Navigating the McCarran parking nightmare

To the editor:

Thank you to Adrienne Packer for her views on McCarran International Airport’s total lack of concern for public safety and customer service (Review-Journal, Sunday). The lack of a cellphone lot is inexcusable and speaks to nothing but greed for money from $2-an-hour parking.

Meanwhile, frustrated local residents drive around in circles and have to negotiate a difficult merge entering the passenger pick-up ramp. I have seen three accidents at this location in the past two weeks. One involved six vehicles.

On busy nights, this merge causes backups all the way back to the tunnel. Simply a bad design.

As to the airport traffic and parking workers — aka the Gestapo — some classes in customer service and anger management are in order. Oh, and add to that the rude rental car bus drivers who believe they own the airport. God forbid a misdirected driver enters zero level. He will be chased down by the bicycle patrol and harshly scolded or possibly ticketed.

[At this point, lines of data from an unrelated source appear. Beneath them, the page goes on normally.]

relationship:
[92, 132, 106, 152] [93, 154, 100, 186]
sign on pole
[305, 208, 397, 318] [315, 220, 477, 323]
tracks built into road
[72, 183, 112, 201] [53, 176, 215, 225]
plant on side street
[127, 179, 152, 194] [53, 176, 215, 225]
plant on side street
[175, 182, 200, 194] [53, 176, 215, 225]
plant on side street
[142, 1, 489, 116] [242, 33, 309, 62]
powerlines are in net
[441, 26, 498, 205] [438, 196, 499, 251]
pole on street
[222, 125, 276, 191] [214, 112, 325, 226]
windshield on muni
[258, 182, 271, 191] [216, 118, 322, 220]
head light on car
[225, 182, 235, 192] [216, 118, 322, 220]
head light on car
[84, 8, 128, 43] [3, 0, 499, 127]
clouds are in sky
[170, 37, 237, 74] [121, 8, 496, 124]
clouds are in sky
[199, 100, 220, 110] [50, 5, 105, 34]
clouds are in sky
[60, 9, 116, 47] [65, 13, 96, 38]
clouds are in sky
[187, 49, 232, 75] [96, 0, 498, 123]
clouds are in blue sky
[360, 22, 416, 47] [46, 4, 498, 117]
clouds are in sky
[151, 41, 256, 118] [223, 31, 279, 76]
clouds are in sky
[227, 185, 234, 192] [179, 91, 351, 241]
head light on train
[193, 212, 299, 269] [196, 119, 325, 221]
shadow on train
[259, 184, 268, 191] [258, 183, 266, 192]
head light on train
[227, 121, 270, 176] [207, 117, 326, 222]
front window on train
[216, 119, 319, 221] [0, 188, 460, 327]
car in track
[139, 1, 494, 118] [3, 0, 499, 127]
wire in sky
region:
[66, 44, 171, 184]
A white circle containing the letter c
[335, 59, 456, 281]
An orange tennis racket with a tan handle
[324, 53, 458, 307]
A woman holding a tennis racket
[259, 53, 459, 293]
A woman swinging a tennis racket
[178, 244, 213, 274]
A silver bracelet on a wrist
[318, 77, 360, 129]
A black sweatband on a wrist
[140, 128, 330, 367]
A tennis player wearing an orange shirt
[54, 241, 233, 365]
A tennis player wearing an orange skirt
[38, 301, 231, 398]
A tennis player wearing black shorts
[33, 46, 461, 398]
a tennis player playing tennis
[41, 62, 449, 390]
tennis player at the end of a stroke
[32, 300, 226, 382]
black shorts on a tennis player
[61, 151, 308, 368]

Airport management needs to seriously look at these issues and address them — especially with the opening of the new terminal, which will only add to the confusion.

David Lyons

Las Vegas

Social promotion

To the editor:

Regarding Bruce Schowers’ Monday letter blaming students and parents for school woes: Most of the blame goes to the school system.

While I agree that parents need to be active in their children’s education, as long as the system allows social promotion, it is enabling the students who are not performing.

The school system must fail students who do not meet the established standards starting in the first grade. If students are passed without knowing the material of the previous grades, they will not be able to learn the next grade’s material, and they will eventually just give up.

By eliminating social promotion, the teachers will be able to teach their students because the class will have the necessary knowledge to learn the material of that class. The teachers are being handicapped by the system as it promotes students who are not prepared to learn the material of their next class.

Tom Jones

Las Vegas

Financial bonanza

To the editor:

In response to Glenn Cook’s Sunday column, “UNLV professor’s divine buyout”: I’m thrilled that Mr. Cook is around to inform us of how universities protect their professors. As a taxpayer, I’m shocked that Martha Watson, a communication studies professor at UNLV, could be away from her campus for two years in order to “revitalize” her mind and “to recharge” her “batteries.” And then return to enjoy a $200,000-plus buyout? Now that’s pretty outrageous.

I have to agree with Mr. Cook that the university is, in a sense, a “priesthood.” For at least one professor, however, it is also a financial bonanza.